Esses relatos ajudam a desenhar o mosaico ambiental de Raposa: um município costeiro em que manguezais funcionam como berçários naturais, o mar sustenta trabalho e cultura, e o equilíbrio ecológico é condição básica para a sobrevivência econômica. Também evidenciam um desafio comum: a cultura do descarte, intensificada nos últimos anos, que ameaça a base natural da cidade.
A instrutora do SENAI‑MA na área de Alimentos, Kellen Luz, explica que cada território atendido pelo projeto possui características próprias. Enquanto o Maracanã, em São Luís, tem na juçara um marco cultural e produtivo, Raposa apresenta uma identidade fortemente ligada ao coco verde, presente tanto nos coqueirais quanto no comércio de água de coco e no setor de serviços ligados à praia. “Entender essas diferenças é essencial para que as soluções tecnológicas desenvolvidas dialoguem com o território e fortaleçam as vocações locais”, explicou Kellen.
No curso de Educação Ambiental, que funciona como porta de entrada do projeto, os participantes são convidados a repensar a relação com os resíduos.
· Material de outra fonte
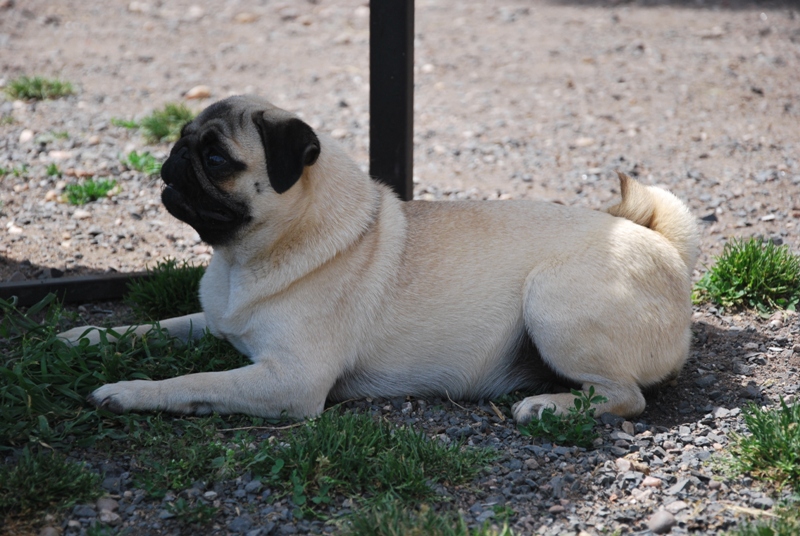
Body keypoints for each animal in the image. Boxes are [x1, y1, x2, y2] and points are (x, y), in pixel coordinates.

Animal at [56, 96, 696, 422]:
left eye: (215, 159)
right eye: (182, 138)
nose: (173, 160)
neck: (242, 260)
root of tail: (666, 248)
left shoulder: (290, 381)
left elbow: (191, 381)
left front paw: (127, 391)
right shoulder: (214, 321)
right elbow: (155, 327)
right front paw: (84, 336)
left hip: (553, 304)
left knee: (628, 398)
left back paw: (548, 406)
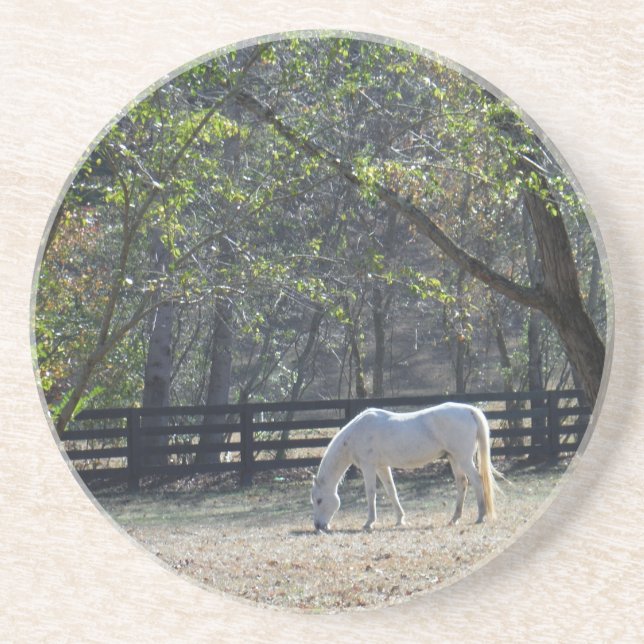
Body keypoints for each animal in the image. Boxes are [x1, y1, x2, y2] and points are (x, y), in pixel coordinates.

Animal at [311, 402, 500, 532]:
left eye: (319, 500)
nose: (318, 526)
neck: (357, 432)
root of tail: (469, 410)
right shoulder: (382, 467)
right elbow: (391, 491)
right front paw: (400, 519)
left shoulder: (368, 467)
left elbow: (370, 494)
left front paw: (369, 523)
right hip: (454, 458)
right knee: (462, 483)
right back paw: (454, 518)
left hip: (463, 459)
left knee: (477, 481)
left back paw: (480, 516)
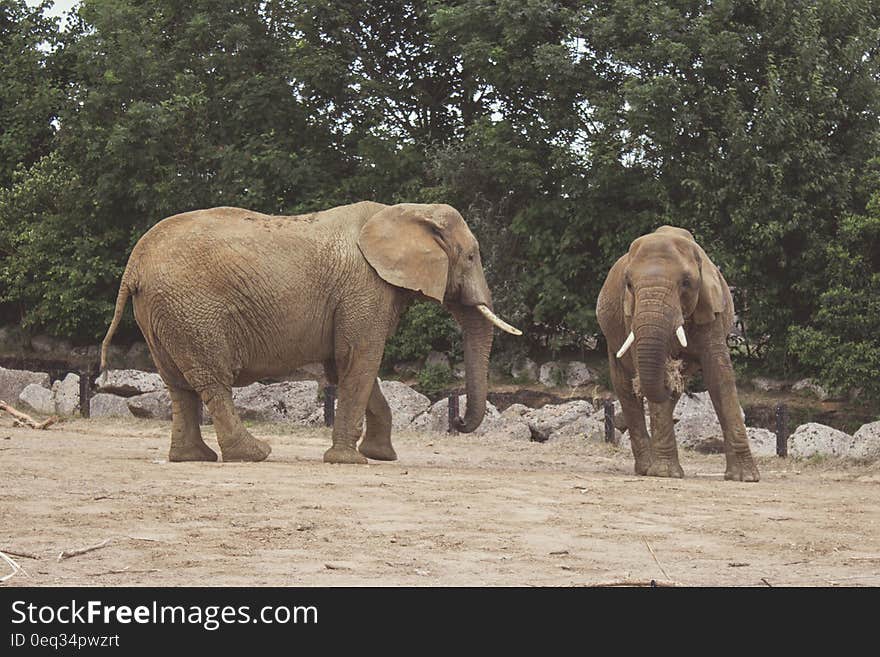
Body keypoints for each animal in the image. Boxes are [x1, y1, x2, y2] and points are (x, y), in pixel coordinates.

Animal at [100, 200, 520, 462]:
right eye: (471, 256)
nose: (459, 421)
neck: (406, 211)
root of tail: (134, 264)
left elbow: (345, 366)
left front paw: (379, 456)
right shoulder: (363, 289)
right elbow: (360, 360)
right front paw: (349, 461)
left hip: (163, 312)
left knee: (179, 385)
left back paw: (194, 458)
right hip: (191, 309)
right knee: (212, 380)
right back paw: (255, 454)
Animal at [596, 227, 760, 482]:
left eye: (686, 283)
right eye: (629, 284)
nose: (672, 368)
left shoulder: (711, 310)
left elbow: (719, 376)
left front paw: (745, 477)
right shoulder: (630, 314)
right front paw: (665, 473)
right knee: (625, 387)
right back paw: (646, 468)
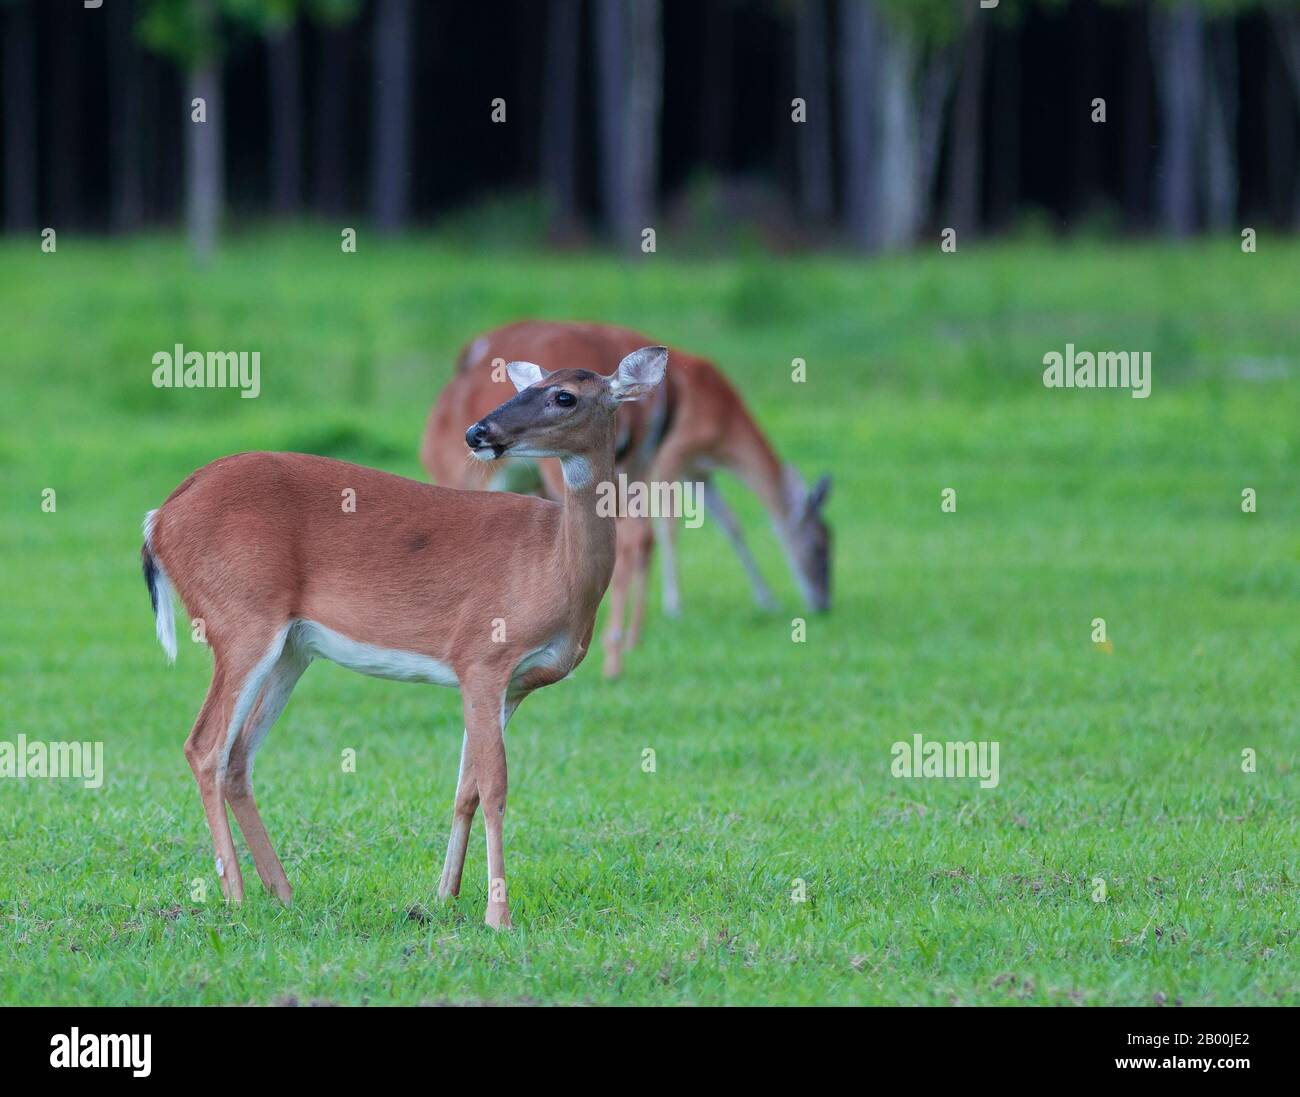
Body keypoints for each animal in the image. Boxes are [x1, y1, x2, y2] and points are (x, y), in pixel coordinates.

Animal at [141, 344, 668, 929]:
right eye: (527, 388)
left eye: (564, 395)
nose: (478, 432)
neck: (555, 567)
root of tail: (159, 518)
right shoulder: (482, 656)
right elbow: (496, 787)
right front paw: (498, 915)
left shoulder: (512, 685)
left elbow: (466, 788)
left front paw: (445, 895)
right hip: (241, 620)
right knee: (205, 746)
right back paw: (235, 895)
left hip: (292, 648)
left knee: (238, 757)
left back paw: (283, 893)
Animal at [420, 321, 832, 678]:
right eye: (820, 545)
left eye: (564, 396)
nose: (476, 432)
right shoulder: (690, 467)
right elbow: (729, 522)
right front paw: (766, 599)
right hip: (636, 464)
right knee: (643, 534)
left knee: (638, 534)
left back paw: (617, 652)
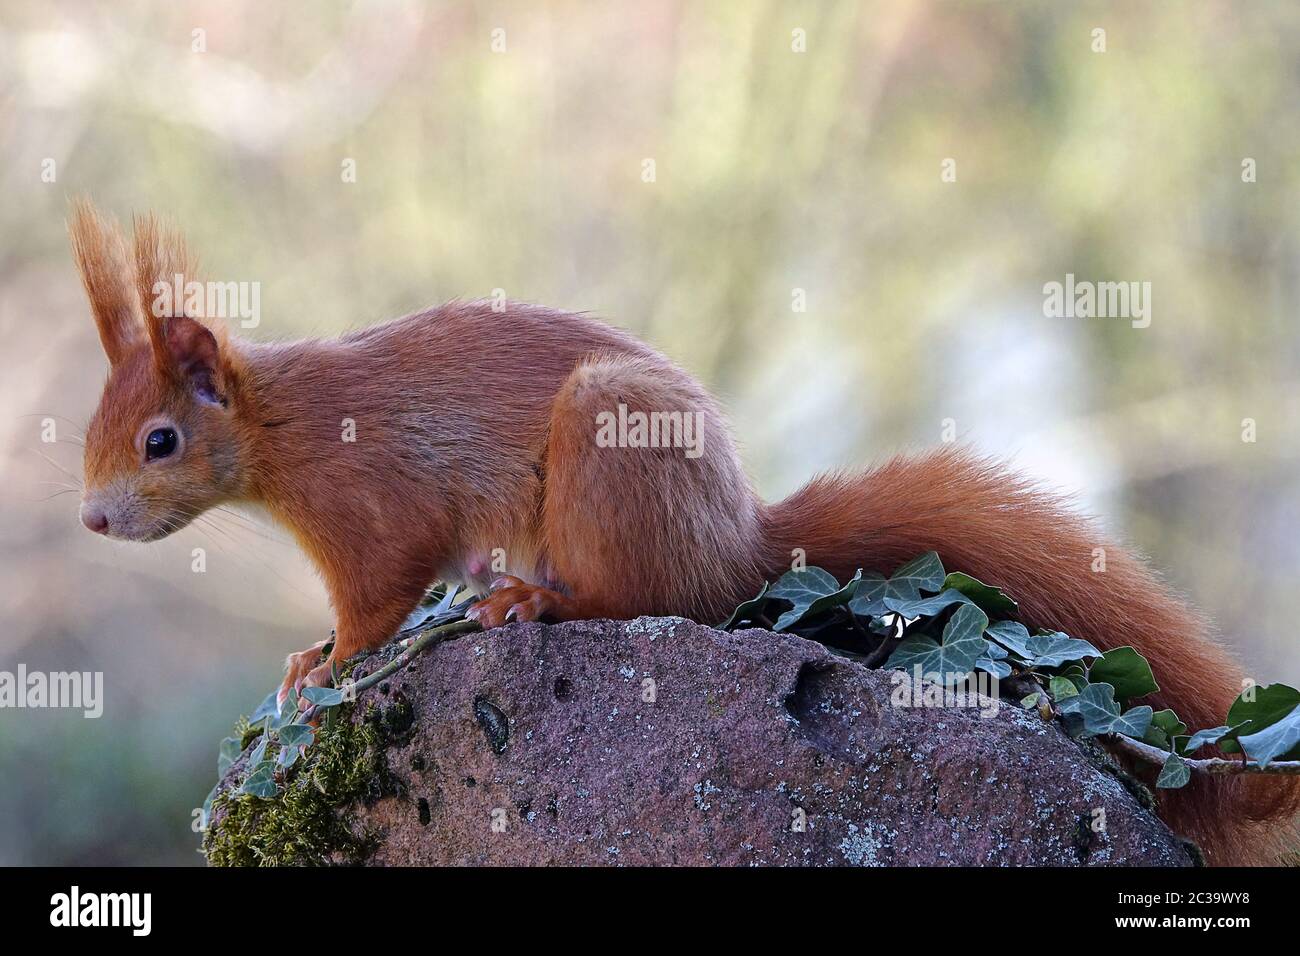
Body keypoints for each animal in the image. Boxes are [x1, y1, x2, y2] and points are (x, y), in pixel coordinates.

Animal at [69, 199, 1297, 866]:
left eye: (161, 441)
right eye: (93, 428)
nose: (89, 516)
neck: (280, 429)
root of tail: (742, 537)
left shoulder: (372, 506)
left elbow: (379, 599)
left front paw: (325, 661)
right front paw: (310, 655)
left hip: (609, 452)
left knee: (655, 601)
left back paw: (536, 600)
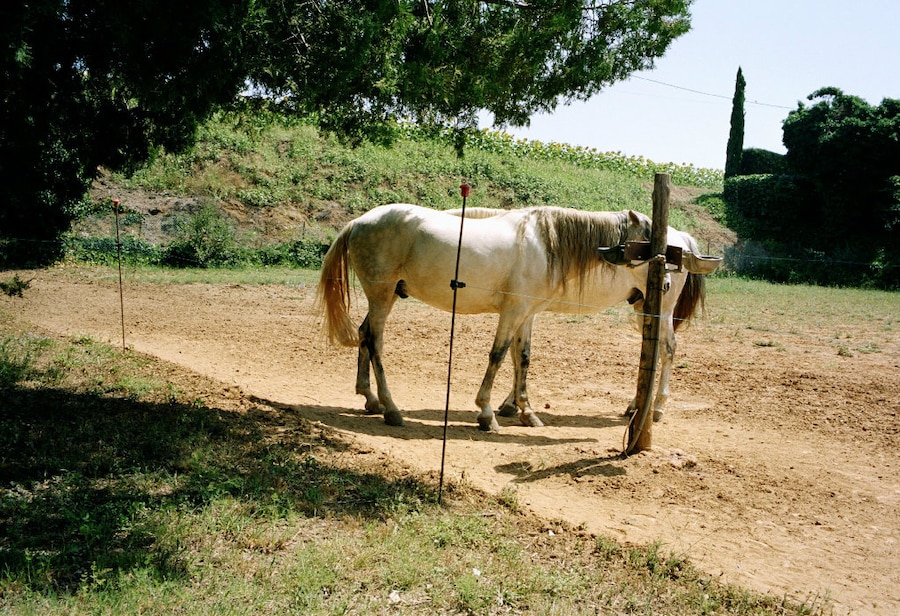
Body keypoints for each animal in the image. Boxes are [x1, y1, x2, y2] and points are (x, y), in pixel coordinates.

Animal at [317, 203, 707, 431]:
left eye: (665, 252)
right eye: (645, 249)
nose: (666, 281)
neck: (545, 243)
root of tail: (359, 221)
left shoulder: (527, 313)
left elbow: (522, 358)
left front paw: (525, 410)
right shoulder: (513, 311)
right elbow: (499, 355)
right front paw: (487, 412)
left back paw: (371, 400)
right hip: (382, 297)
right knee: (374, 341)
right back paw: (390, 408)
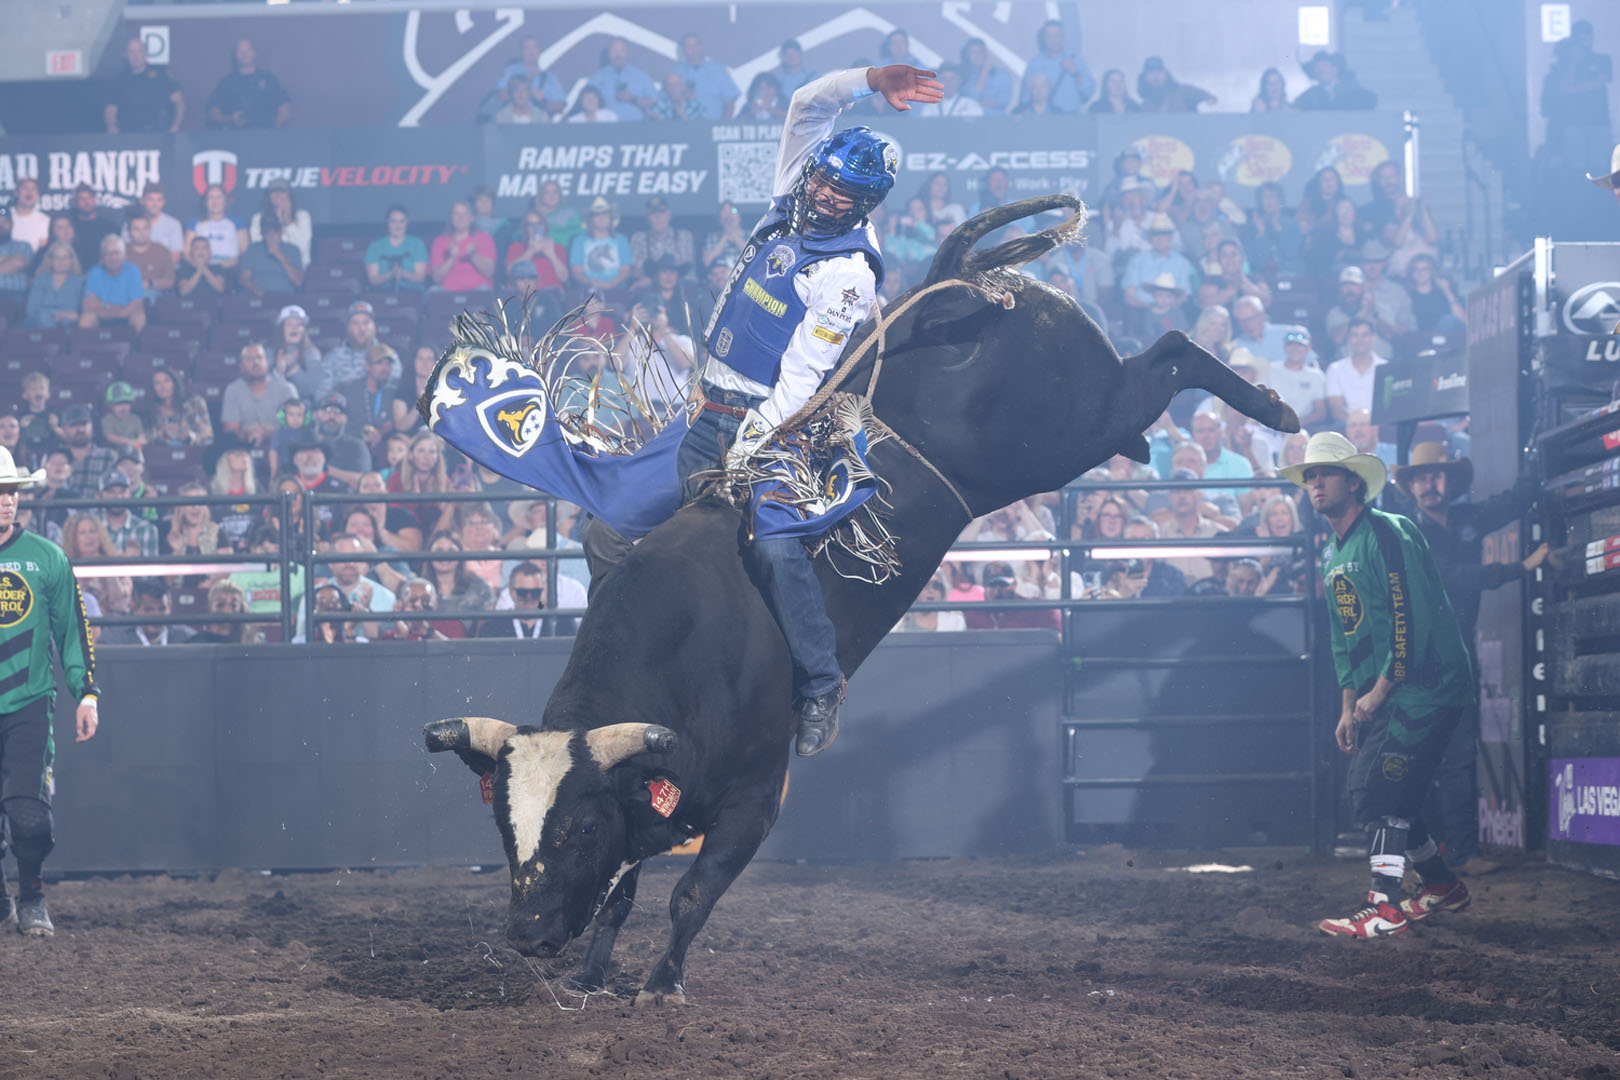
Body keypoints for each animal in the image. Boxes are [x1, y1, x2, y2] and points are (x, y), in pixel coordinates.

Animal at [425, 194, 1300, 1005]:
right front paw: (591, 976)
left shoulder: (754, 799)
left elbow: (689, 895)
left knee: (1173, 353)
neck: (684, 649)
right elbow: (621, 893)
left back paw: (1277, 409)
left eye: (577, 826)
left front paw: (662, 982)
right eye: (503, 825)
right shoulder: (650, 804)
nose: (528, 933)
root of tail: (954, 281)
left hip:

Cascas de coco, caroços de juçara e materiais plásticos anteriormente descartados passam a ser discutidos como insumos para novos produtos. A formação aborda desde noções de preservação dos manguezais até economia circular, reaproveitamento de materiais e possibilidades de empreendedorismo comunitário.
Para as alunas da Raposa, o impacto mais profundo do projeto está na circulação do conhecimento. A informação recebida no curso não permanece restrita à sala de aula. É levada para o barco, para a escola, para casa, para a igreja e para a vizinhança. O aprendizado se transforma em orientação aos turistas, em atividade pedagógica com crianças, em conversa entre pescadores e em pequenas mudanças de hábito que, somadas, ajudam a proteger o território. Em Raposa, onde a vida depende diretamente da saúde dos manguezais, do mar e das praias, a transmissão de conhecimento ajuda a garantir trabalho, renda e um futuro mais sustentável sem romper com a identidade do lugar.
O projeto “Fortalecimento das Cadeias Produtivas do AP, PA e MA para a Promoção da Bioeconomia na Amazônia Legal” é uma iniciativa em parceria com a Petrobras, por meio do seu Programa Petrobras Socioambiental, que apoia iniciativas socioambientais voltadas à promoção da inclusão produtiva, da sustentabilidade e do desenvolvimento local.